Celebrating the fighting 761st

PPL to show film on African-American unit


The Tuskegee Airmen may be the most famous all-black military unit that fought in World War II, but the 761st Tank Battalion was the first African-American armored unit to engage in combat.

Charles Percy Ashby, 98, who grew up on Walcott Avenue in Inwood and still lives there, was a member of the 761st Battalion. The unit’s history was documented in “Liberators: Fighting on Two Fronts in WWII,” which will be shown at the Peninsula Public Library, at 280 Central Ave. in Lawrence, on Feb. 15 at 6:30 p.m.

February is Black History Month.

Denzel Washington narrated the 90-minute documentary, made in 1992. It was nominated for an Academy Award for best documentary the following year. A book of the same title was written by Lou Potter, William Miles and Nina Rosenblum and published in 1992, describes the soldiers’ experiences fighting in France, Belgium and Germany and the liberation of the Buchenwald and Dachau concentration camps.

Ashby said he was drafted by mistake because he was initially considered physically unfit for military duty. But he insisted on remaining with the 761st Battalion. “Before the unit headed to Europe, Ashby said, he taught several members how to read and write in their spare time. The men came from across the U.S., and had varying levels of education.

The 761st began training on April 1, 1942, at Camp Claiborne in Louisiana. It also trained at Camp Hood, in Texas, and arrived in France, at Omaha Beach, on Oct. 10, 1944. It was assigned to Gen. George Patton’s 3rd Army a month later, and spent 183 days in combat. “I was anxious to get home,” said Ashby, who returned to the States in December 1945, when he was 26.

Known as the Black Panthers because of the leopard on their insignia and their motto, “Come Out Fighting,” battalion members and the Allied Veterans Association joined forces to write a book about the unit, with the motto as the title.

The unit’s most notable member was 2nd Lt. Jackie Robinson, who was assigned to Camp Hood in early 1944, three years before he became the first black man to play major league baseball and six years before the camp was renamed Fort Hood.

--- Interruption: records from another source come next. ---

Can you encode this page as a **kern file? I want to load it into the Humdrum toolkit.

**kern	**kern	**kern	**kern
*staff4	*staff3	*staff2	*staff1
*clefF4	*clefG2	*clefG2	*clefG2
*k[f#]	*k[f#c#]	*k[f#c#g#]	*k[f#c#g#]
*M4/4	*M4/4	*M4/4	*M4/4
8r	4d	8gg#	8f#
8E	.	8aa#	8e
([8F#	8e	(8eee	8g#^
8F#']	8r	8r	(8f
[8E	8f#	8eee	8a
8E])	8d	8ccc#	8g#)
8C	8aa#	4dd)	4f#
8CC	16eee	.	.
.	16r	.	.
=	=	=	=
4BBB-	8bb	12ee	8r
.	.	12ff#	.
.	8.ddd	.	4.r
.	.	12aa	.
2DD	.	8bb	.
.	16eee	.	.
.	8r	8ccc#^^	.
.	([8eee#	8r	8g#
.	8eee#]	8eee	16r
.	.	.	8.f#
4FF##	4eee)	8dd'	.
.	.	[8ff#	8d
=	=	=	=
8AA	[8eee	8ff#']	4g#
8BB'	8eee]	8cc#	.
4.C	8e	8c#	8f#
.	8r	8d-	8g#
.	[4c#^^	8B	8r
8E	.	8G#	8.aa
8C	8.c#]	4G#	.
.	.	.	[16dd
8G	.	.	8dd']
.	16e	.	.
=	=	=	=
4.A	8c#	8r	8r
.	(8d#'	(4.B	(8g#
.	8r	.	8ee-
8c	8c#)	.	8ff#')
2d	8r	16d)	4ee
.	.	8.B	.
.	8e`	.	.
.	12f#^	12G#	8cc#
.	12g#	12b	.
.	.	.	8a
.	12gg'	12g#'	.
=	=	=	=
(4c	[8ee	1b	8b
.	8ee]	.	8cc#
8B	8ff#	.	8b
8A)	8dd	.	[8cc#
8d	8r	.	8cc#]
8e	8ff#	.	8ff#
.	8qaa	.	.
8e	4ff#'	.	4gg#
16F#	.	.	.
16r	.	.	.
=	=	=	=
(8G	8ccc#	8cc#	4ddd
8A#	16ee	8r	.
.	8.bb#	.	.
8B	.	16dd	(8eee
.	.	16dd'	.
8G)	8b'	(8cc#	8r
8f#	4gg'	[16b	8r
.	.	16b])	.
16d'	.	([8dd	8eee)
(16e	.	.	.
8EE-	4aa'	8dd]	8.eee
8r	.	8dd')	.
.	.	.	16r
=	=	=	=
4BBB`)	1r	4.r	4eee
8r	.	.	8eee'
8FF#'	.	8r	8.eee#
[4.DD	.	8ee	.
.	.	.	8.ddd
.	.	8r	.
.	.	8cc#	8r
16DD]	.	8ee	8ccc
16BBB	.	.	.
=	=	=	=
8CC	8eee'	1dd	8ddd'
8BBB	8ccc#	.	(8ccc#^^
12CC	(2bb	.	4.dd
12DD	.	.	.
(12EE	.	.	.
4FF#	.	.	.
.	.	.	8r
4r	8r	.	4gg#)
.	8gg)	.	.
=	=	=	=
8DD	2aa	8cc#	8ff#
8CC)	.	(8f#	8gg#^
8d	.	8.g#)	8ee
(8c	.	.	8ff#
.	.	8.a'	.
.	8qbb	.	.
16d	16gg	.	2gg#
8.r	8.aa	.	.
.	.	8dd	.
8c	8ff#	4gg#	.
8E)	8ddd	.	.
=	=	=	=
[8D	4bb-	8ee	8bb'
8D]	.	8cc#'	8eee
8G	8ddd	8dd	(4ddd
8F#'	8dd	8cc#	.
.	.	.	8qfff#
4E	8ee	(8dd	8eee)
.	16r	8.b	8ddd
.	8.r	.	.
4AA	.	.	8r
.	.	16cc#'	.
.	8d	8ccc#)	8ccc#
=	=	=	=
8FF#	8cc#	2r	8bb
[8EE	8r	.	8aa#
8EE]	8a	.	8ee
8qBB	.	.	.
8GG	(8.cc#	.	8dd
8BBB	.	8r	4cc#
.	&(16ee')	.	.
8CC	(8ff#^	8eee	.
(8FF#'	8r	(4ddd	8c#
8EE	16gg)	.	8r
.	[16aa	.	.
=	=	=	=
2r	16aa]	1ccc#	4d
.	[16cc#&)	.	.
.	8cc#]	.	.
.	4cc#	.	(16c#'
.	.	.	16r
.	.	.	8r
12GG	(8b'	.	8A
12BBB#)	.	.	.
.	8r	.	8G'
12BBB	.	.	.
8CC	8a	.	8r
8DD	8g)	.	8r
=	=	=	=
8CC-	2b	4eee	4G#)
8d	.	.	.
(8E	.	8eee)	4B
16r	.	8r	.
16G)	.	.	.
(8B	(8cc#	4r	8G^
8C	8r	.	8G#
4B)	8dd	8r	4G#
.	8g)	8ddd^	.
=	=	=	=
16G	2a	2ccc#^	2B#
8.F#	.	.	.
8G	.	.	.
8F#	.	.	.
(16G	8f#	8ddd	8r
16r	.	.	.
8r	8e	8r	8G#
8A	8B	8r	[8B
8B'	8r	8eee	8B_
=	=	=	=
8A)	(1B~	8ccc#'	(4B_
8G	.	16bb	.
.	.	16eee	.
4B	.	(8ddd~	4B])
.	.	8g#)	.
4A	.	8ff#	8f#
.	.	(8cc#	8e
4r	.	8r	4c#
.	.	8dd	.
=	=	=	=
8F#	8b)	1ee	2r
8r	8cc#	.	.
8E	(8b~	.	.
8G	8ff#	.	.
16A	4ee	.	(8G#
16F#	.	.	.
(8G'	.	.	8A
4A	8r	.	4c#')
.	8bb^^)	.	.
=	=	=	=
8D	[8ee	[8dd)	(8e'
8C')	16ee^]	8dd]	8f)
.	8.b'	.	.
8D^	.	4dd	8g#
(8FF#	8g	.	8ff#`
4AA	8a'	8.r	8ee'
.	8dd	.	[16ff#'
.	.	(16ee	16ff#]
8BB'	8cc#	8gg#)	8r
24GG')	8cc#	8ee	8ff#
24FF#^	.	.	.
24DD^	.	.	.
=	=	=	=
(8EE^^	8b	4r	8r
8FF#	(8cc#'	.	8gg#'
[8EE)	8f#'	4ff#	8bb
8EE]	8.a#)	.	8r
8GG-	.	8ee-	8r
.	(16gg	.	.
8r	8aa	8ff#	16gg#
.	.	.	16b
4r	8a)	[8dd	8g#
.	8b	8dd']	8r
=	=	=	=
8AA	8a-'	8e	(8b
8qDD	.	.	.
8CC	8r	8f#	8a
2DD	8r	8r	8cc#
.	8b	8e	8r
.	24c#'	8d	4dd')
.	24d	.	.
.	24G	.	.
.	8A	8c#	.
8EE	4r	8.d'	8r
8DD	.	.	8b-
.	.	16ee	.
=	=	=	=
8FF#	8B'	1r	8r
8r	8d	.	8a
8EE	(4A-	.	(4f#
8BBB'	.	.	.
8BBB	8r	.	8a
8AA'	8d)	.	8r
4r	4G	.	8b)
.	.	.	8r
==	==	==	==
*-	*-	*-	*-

“They faced a lot of perils and a lot of scrutiny, but they overcame it,” said Jeff Burns Jr., who will make a presentation before the film at the Peninsula Library.
Burns’s father, Jeff Burns Sr., who was originally from Georgia, was a member of the battalion. He left to fight with Ashby and returned to Inwood with him in 1945. Burns Sr. died in 1988.

Janet Schneider, Peninsula’s adult programming librarian, said that Black History Month is an opportune time to feature a film about the 761st, describing the unit as “one of the heroic African-American battalions which were fighting on two fronts in World War II — battling discrimination at home as they fought for their country overseas.”

After the war, Ashby had a varied career that included additional military service at Mitchel Field and work in the financial industry. He is a former board member of the Five Towns Community Center in Lawrence, and an active member of the Bethel AME Church in Far Rockaway.

“We proved them wrong,” Ashby said, referring to the prejudice that African- American soldiers experienced at the time. “We were good for anything.”
Ashby earned the Bronze Star for “Meritorious Achievement Against the Enemy.”

The entire unit was awarded the Presidential Unit Citation, one of the highest honors that a combat unit can receive for heroism, by President Jimmy Carter in 1978.